Barockstadt-Reserve soll neu strukturiert werden

Hessenliga: Künftig soll von unten aufgefüllt werden / Kader schrumpft

28. März 2019, 06:47 Uhr

Dass Hessenliga-Spieler wie Alexander Reith (von rechts) und Miguel Torcuatro wie hier gegen Steinbach unten aushelfen, soll bald nicht mehr die Regel sein. Foto: Charlie Rolff

Nach zwei enttäuschenden Ergebnissen gegen Abstiegskandidaten will die SG Barockstadt am Samstag (15 Uhr) bei Viktoria Griesheim in die Erfolgsspur zurückkehren.

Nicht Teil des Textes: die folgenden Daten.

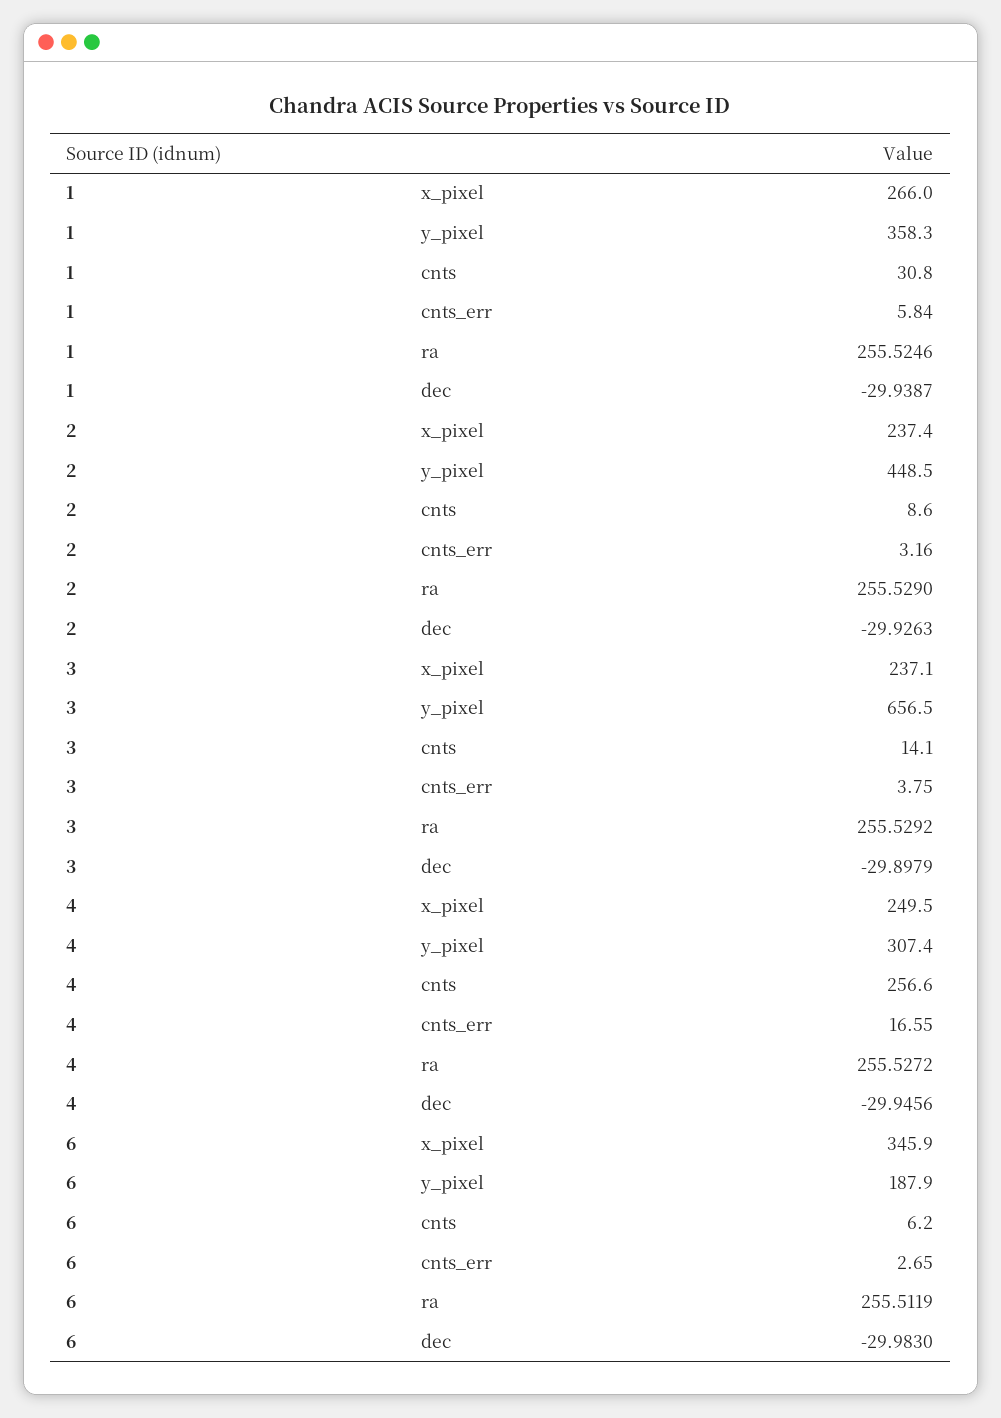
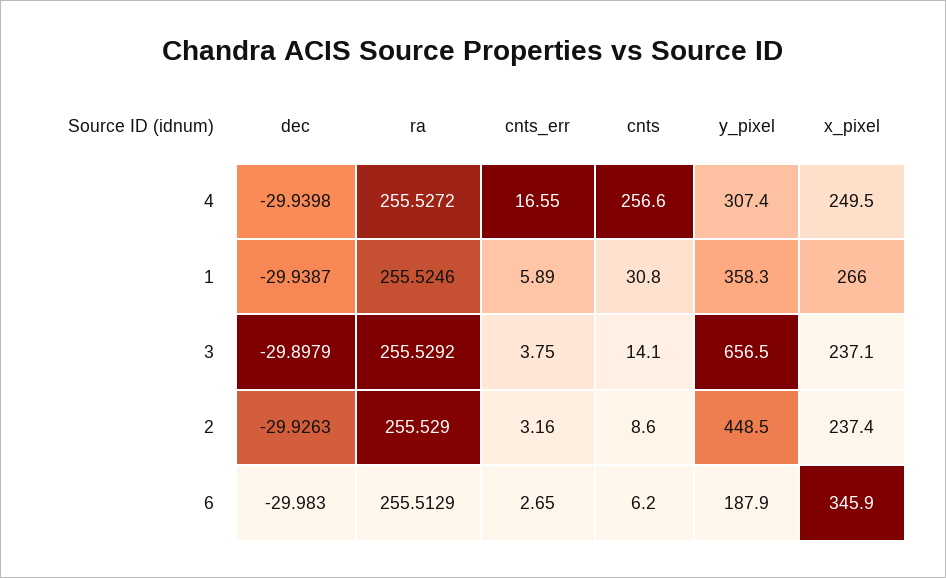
  {
    "1": {
      "x_pixel": 266,
      "y_pixel": 358.3,
      "cnts": 30.8,
-     "cnts_err": 5.84,
+     "cnts_err": 5.89,
      "ra": 255.5246,
      "dec": -29.9387
    },
    "2": {
      "x_pixel": 237.4,
      "y_pixel": 448.5,
      "cnts": 8.6,
      "cnts_err": 3.16,
      "ra": 255.529,
      "dec": -29.9263
    },
    "3": {
      "x_pixel": 237.1,
      "y_pixel": 656.5,
      "cnts": 14.1,
      "cnts_err": 3.75,
      "ra": 255.5292,
      "dec": -29.8979
    },
    "4": {
      "x_pixel": 249.5,
      "y_pixel": 307.4,
      "cnts": 256.6,
      "cnts_err": 16.55,
      "ra": 255.5272,
-     "dec": -29.9456
+     "dec": -29.9398
    },
    "6": {
      "x_pixel": 345.9,
      "y_pixel": 187.9,
      "cnts": 6.2,
      "cnts_err": 2.65,
-     "ra": 255.5119,
+     "ra": 255.5129,
      "dec": -29.983
    }
  }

Gerade die verletzungsbedingten Ausfälle von den Mittelfeld-Leadern Patrick Schaaf und Leon Pomnitz waren zuletzt sichtbar, beide könnten nun wieder in die Elf zurückkehren. „Jede Mannschaft braucht solche Achsspieler, die vorneweg marschieren“, weiß Trainer Sedat Gören, dessen Elf zuletzt die Durchschlagskraft nach vorne fehlte, auch, da sich sowohl Bad Vilbel als auch Ginsheim weitgehend hinten rein stellten. Auch Griesheim wird wohl so verfahren, an einen Philosophiewechsel denkt Gören aber nicht: „Ich bin immer gut mit meinem Ballbesitzfußball gefahren und werde das auch künftig tun. Nur so können sich die Spieler weiterentwickeln, das geht nicht, wenn sie nur verteidigen und dann mal nach vorne rennen.“

Einen Philosophiewechsel soll es aber künftig hinsichtlich der Reserve geben. „Wir wollen eine echte U23 aufbauen, wo die erste Mannschaft von unten aufgefüllt wird, und nicht mehr andersherum. Die Spieler sollen die Zweite als Sprungbrett für die Hessenliga sehen“, betont der Coach, der auch weiß, dass der aktuelle Hessenliga-Kader kleiner werden muss. „Das ist der Weg, den wir gehen wollen.“ Ein erster Kandidat dafür könnte Jan-Henrik Wolf sein, der im Training „richtig auf sich aufmerksam gemacht“ habe. Auch Marcel Trägler oder Alexander Reith überzeugten gegen Steinbach (3:1) für die Reserve und könnten ihre Chance oben erhalten. „Verbandsliga ist aber eine andere Hausnummer“, weiß Gören.